Sorry, sometimes the best and most romantic stories we can make up don't end the way we might hope. This is a response to this letter.


Hello, I received your pigeon. An amazing bird of rainbow colors; so few I have known know where to go. I will return him to you; I hope that he will find his way.

I wandered on to your camp the other day, and I was so glad, my heart flooded for the mere promise of a world other than mine. And then I saw you, your raw flesh pink in the darkness and your long, black hair a net with trailing threads, waving in the wind but always centered on your small head.
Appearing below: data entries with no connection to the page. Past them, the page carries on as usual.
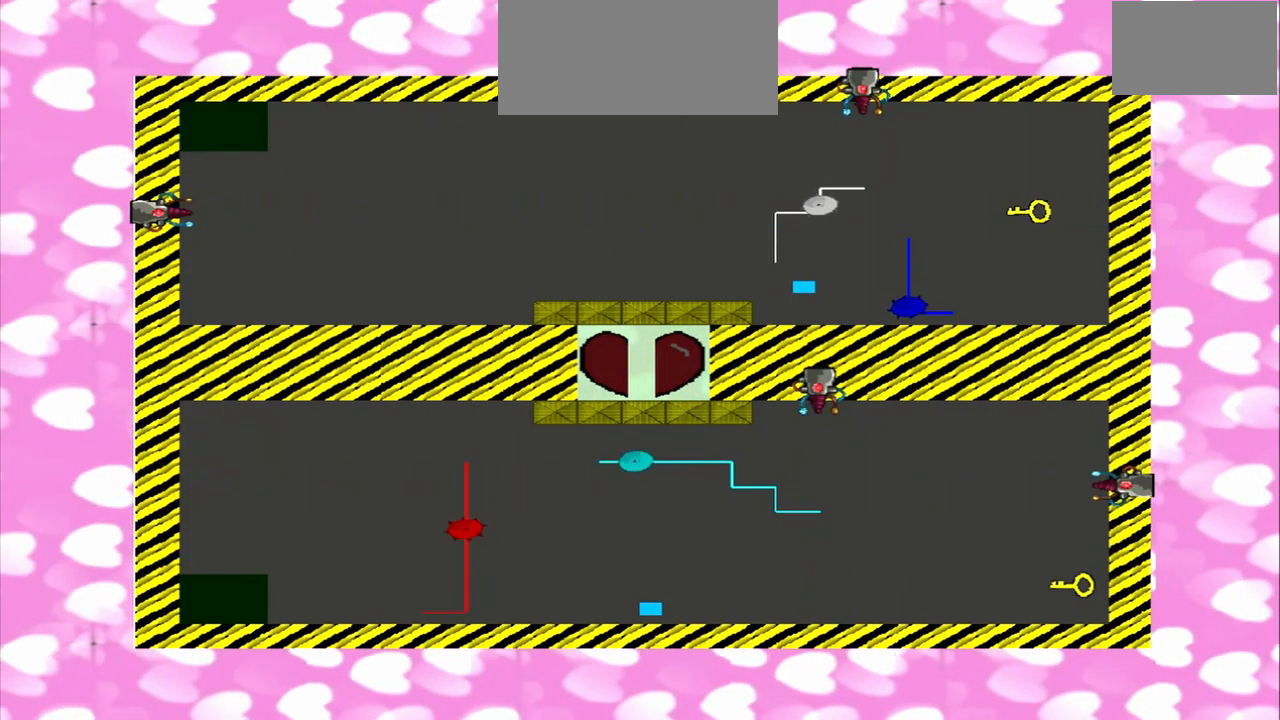
{"dt_ms": 500, "buttons": [], "left_stick": "down-left", "right_stick": "right", "events": [[42, "CROSS", "down"], [42, "left_stick", "up"], [42, "right_stick", "up-right"], [250, "CROSS", "up"], [250, "right_stick", "right"], [417, "left_stick", "down-left"]]}
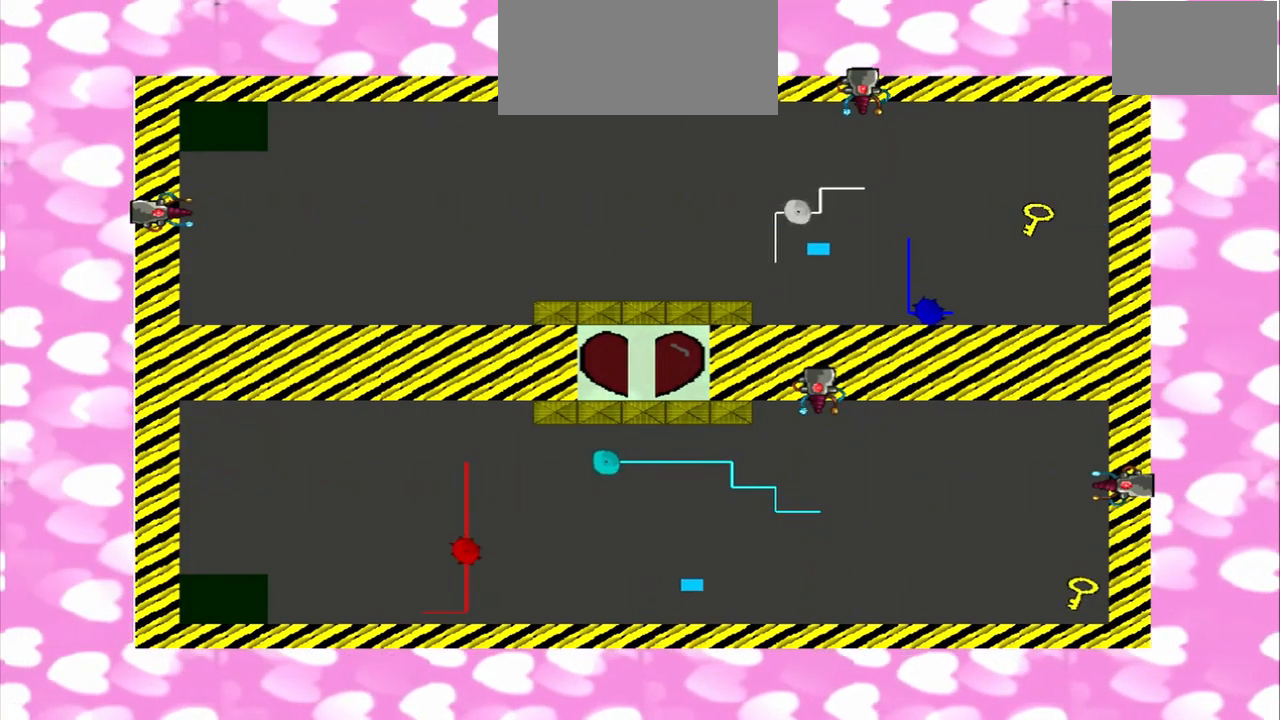
{"dt_ms": 500, "buttons": [], "left_stick": "up", "right_stick": "right", "events": [[42, "left_stick", "up"]]}
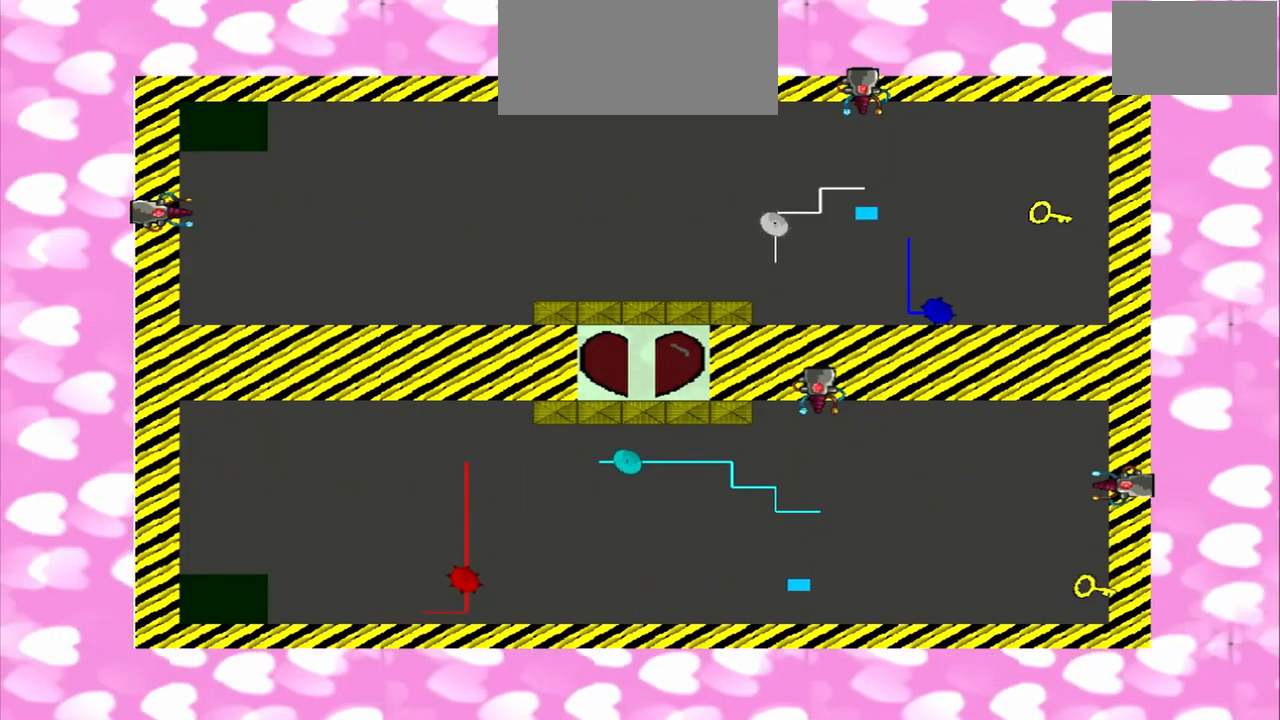
{"dt_ms": 500, "buttons": [], "left_stick": "right", "right_stick": "right", "events": [[84, "left_stick", "right"]]}
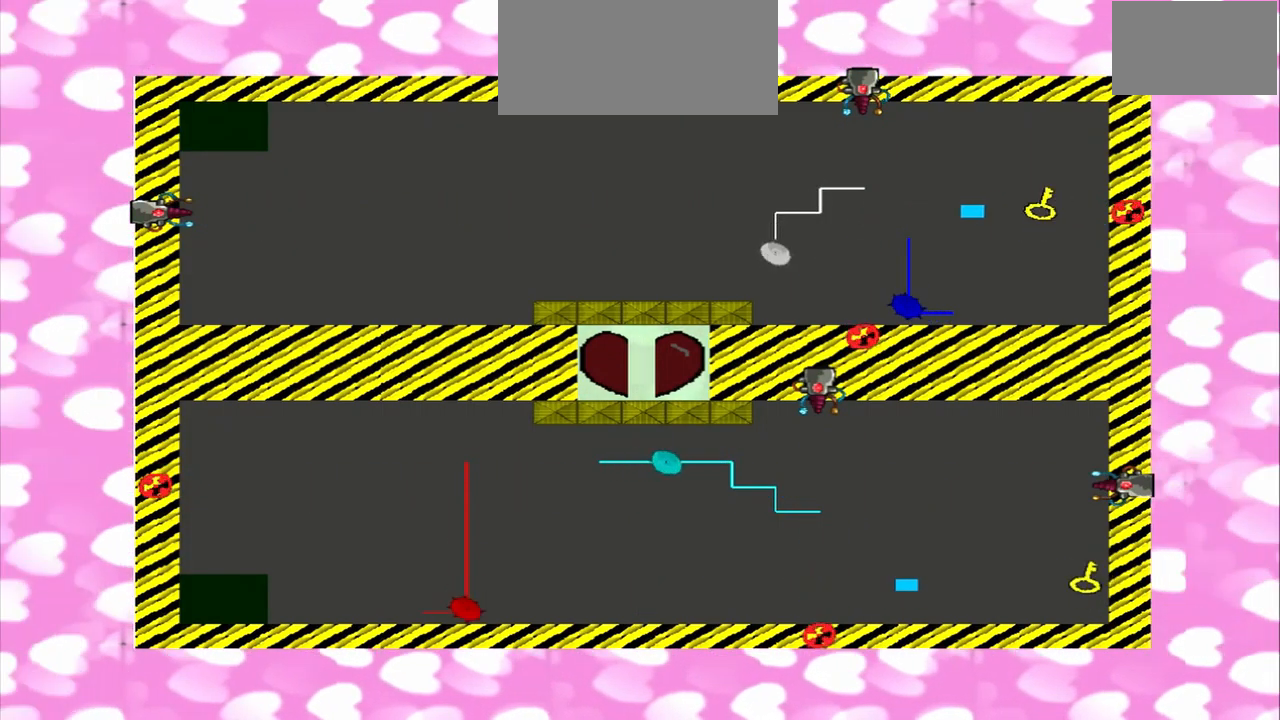
{"dt_ms": 500, "buttons": [], "left_stick": "right", "right_stick": "right", "events": [[250, "left_stick", "left"], [417, "left_stick", "right"]]}
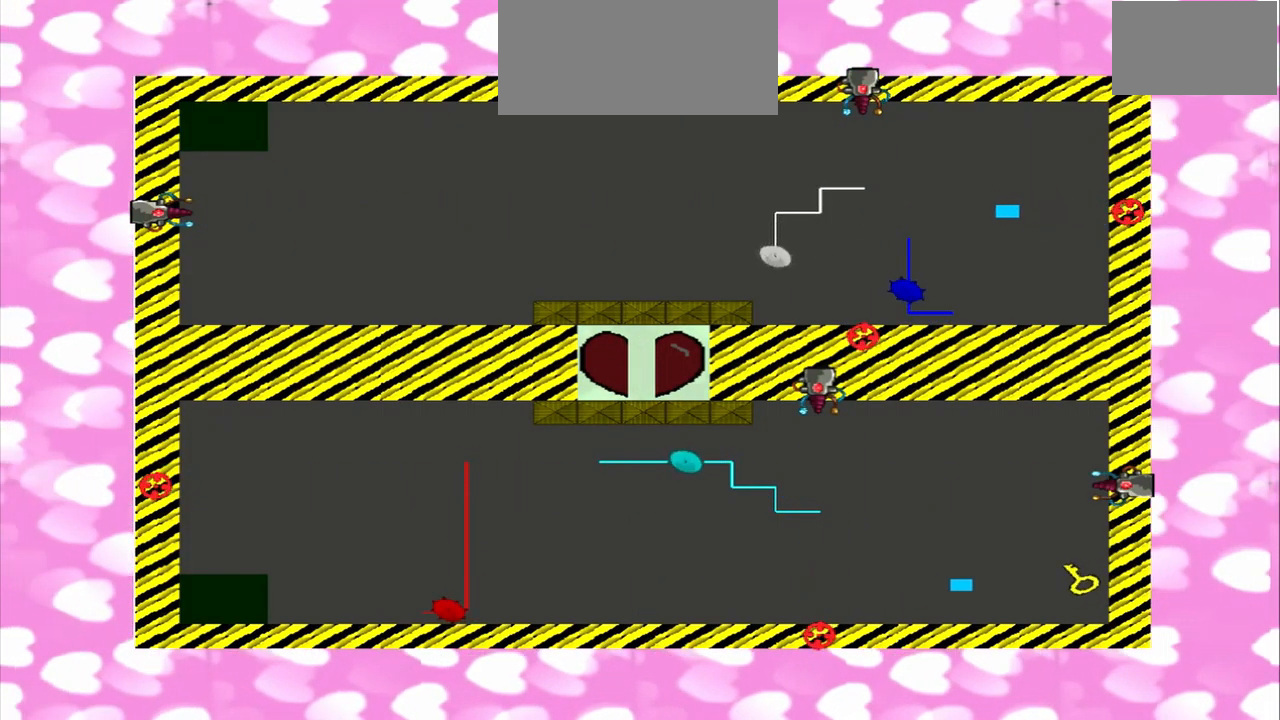
{"dt_ms": 500, "buttons": [], "left_stick": "right", "right_stick": "right", "events": [[375, "left_stick", "left"], [500, "left_stick", "right"]]}
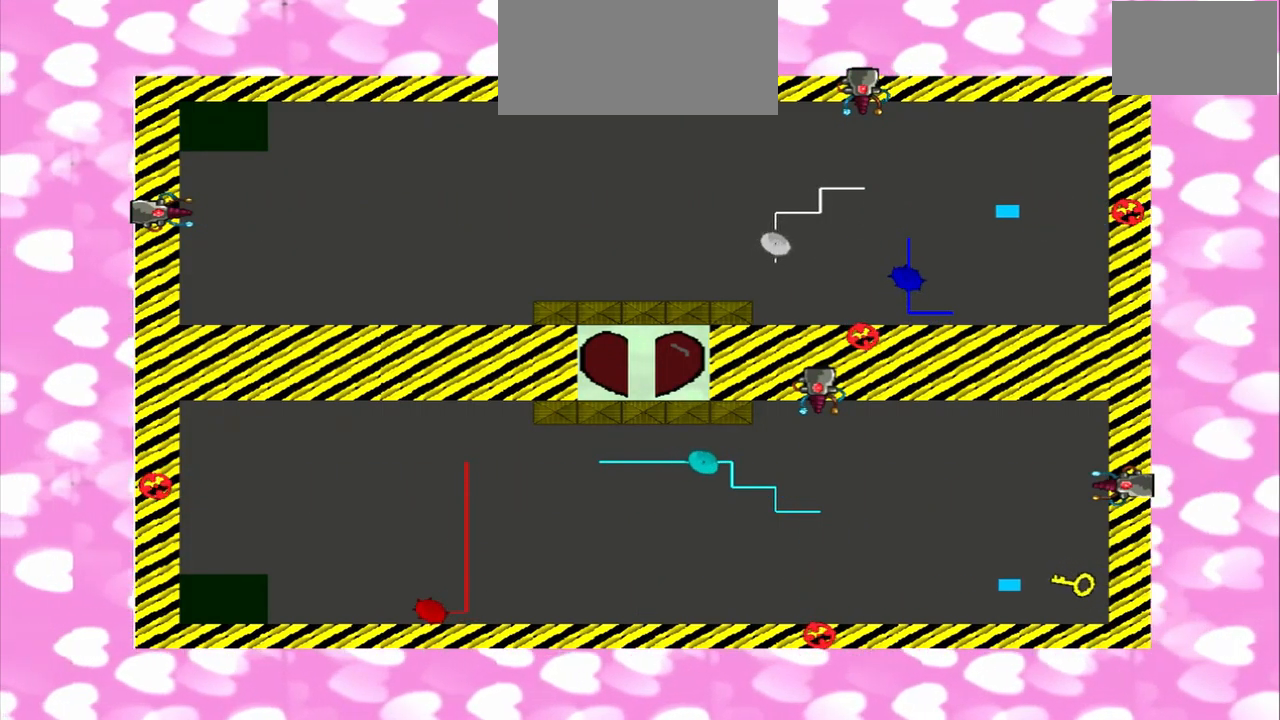
{"dt_ms": 500, "buttons": [], "left_stick": "left", "right_stick": "left", "events": [[417, "left_stick", "up"], [500, "left_stick", "left"], [500, "right_stick", "left"]]}
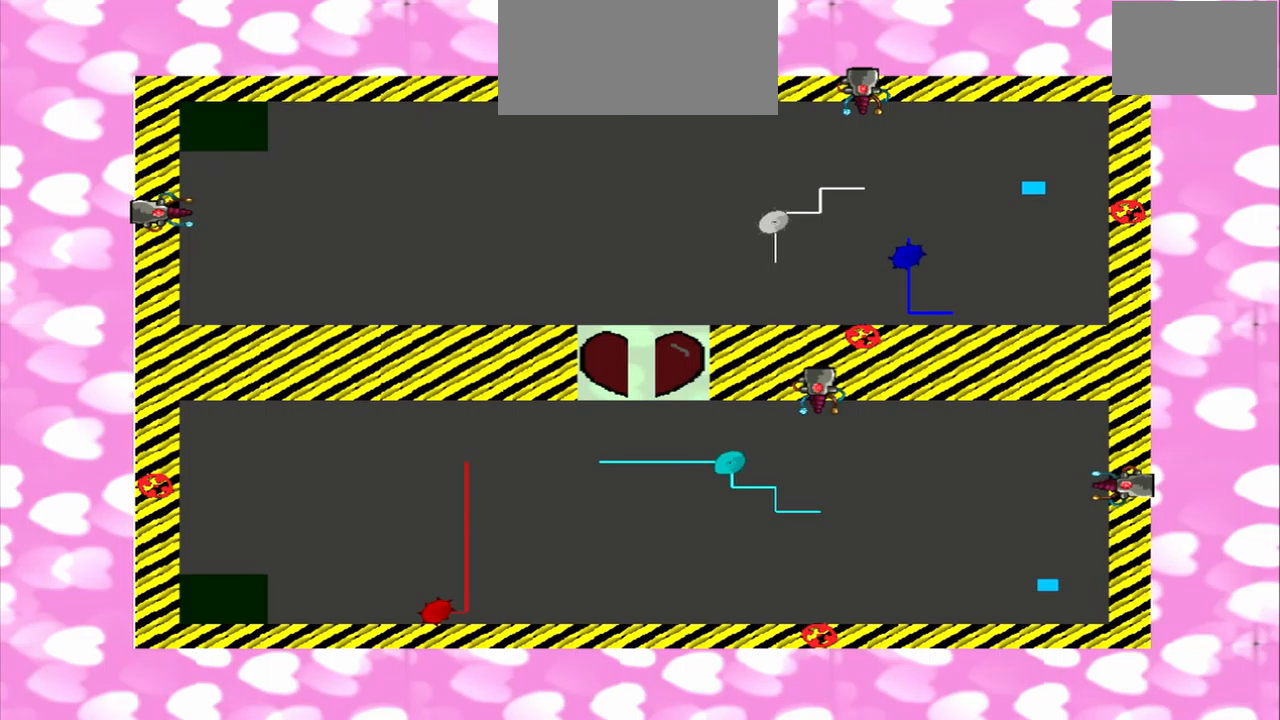
{"dt_ms": 500, "buttons": [], "left_stick": "left", "right_stick": "left", "events": [[208, "left_stick", "right"], [292, "left_stick", "left"]]}
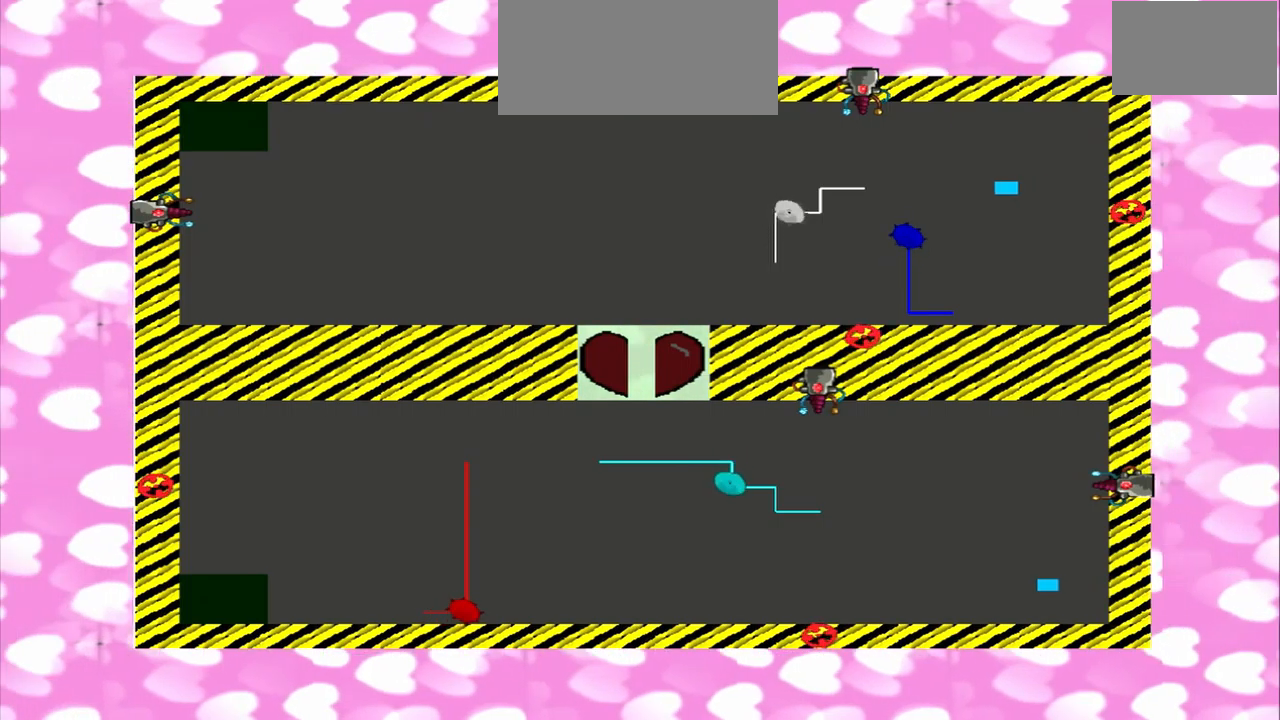
{"dt_ms": 500, "buttons": [], "left_stick": "left", "right_stick": "left", "events": [[83, "right_stick", "right"], [167, "right_stick", "left"]]}
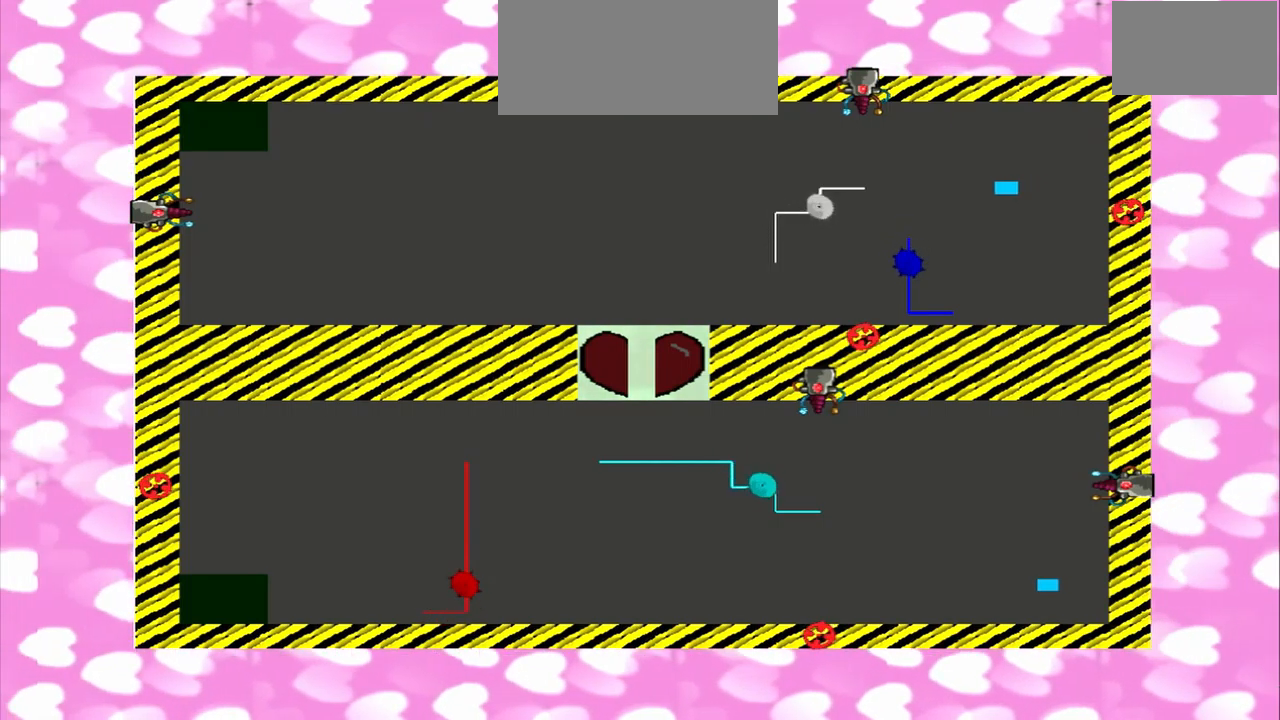
{"dt_ms": 500, "buttons": [], "left_stick": "right", "right_stick": "right", "events": [[125, "left_stick", "right"], [208, "left_stick", "left"], [333, "right_stick", "right"], [500, "left_stick", "right"]]}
I saw your smile flash now and again behind that eddy, and your teeth were brilliant in a small mouth.

You were enjoying the snow.

I guess you don't know what a snow drift means to me, who have for so many years waded through the darkness of ice and longed for the brilliance of the sun.

I was there, next to you, and I was pleased with your joy, but did you think what it means to me to look at the cold, the everyday, that is constant and unchanging in my life? If I have seen snow, I have seen it piled over my life: I have seen the smallest flake on my textbooks for school and I have seen it rising in drifts when I went to a funeral. A wedding is dug out of the banks, and the few green trees I have seen in my life were pushing only the most pitiful, shriveled buds out from behind hard ice. That cold ice is everywhere: we build our houses in it.

I admit I have taken a feather from your pigeon, or more than one: the green that is familiar from those striving trees, and orange, that I only see as the sun sets. It only flinched a little, and a single drop of blood fell on the snow.

So I have a calendar that advances. It tells me from a history unknown to me that I will always see this world. I will dig, and I will dig, and you wonder why I might want to rise above it into the clouds that are made of small drops of water; they melt in the sun, but nothing melts here. My stomach, like the ice, is one hard, twisting space, without release.

But you beckon to me. You beckon to me with your beautiful vision of what great expanse, a world of emptiness that is warmed by the sun, where the beginning becomes the end over and over.

Your birds are dirty, and you ride naked. I will cut into my dark expanse of ice and go to sleep, but never forgive that you thought you were better.